Records provided.

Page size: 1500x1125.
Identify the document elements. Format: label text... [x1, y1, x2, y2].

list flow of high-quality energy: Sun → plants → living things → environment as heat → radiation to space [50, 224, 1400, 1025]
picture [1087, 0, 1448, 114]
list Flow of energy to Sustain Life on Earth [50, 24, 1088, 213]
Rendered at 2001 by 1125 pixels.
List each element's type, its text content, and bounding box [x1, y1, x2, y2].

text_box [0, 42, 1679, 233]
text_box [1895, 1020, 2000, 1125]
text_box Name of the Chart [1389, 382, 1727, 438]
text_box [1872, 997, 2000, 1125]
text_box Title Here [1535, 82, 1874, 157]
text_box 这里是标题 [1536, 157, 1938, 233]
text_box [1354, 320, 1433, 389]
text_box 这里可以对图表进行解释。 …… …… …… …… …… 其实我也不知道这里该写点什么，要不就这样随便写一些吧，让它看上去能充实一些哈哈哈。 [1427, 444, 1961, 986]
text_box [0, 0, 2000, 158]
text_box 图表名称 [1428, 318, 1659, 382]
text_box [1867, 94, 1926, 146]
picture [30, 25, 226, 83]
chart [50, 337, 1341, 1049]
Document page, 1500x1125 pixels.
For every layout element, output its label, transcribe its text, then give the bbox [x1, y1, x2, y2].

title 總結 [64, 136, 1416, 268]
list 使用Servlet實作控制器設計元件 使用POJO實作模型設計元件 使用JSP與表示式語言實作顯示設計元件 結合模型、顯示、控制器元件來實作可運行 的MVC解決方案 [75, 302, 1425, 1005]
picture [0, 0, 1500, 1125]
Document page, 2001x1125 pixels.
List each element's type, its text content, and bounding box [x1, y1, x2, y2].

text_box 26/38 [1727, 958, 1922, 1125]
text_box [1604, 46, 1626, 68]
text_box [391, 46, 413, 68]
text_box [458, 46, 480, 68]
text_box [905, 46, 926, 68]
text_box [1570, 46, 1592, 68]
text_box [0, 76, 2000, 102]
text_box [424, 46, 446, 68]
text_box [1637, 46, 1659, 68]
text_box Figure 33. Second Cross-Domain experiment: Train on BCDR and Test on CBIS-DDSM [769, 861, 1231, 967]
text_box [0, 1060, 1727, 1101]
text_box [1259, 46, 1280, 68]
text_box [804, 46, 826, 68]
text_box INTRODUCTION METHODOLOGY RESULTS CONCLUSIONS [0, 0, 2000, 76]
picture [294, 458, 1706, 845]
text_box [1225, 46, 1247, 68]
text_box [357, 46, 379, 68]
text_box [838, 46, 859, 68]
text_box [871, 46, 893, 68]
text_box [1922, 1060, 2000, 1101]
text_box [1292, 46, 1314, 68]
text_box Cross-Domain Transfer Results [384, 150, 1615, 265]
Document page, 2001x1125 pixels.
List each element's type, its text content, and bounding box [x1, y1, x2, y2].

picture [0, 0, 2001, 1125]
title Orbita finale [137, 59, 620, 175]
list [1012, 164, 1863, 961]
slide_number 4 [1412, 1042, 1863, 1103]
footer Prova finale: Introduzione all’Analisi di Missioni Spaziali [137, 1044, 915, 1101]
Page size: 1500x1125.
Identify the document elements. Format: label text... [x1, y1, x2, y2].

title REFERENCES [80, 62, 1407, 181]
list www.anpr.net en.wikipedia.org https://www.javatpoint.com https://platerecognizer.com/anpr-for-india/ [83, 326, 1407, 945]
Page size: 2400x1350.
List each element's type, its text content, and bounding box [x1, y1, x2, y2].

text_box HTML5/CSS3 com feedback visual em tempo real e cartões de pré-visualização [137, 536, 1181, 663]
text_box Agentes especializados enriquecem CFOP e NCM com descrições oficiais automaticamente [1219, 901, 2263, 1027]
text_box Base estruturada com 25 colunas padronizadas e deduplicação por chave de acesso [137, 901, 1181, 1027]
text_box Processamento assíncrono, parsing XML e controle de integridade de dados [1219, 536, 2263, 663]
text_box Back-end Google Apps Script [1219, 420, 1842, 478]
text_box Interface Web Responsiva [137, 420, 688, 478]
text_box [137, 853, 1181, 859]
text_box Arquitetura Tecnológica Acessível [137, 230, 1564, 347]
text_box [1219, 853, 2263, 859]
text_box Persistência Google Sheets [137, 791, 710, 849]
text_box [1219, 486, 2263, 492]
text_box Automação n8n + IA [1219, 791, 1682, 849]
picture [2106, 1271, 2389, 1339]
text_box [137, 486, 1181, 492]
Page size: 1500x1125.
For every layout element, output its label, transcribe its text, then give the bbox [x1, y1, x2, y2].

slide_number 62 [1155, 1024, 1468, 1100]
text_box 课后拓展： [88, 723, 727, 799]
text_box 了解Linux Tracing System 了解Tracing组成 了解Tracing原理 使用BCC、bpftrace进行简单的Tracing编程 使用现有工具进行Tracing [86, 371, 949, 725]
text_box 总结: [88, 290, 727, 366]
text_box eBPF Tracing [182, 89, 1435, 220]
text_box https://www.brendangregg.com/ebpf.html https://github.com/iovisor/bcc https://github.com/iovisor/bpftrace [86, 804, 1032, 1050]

Task brief. Pull out all lines from the listing that contain the string "pixels".

Output for this task.
Rendered at 2001 by 1125 pixels.
Document page, 1500x1125 pixels.
Document page, 2001x1125 pixels.
Document page, 2001x1125 pixels.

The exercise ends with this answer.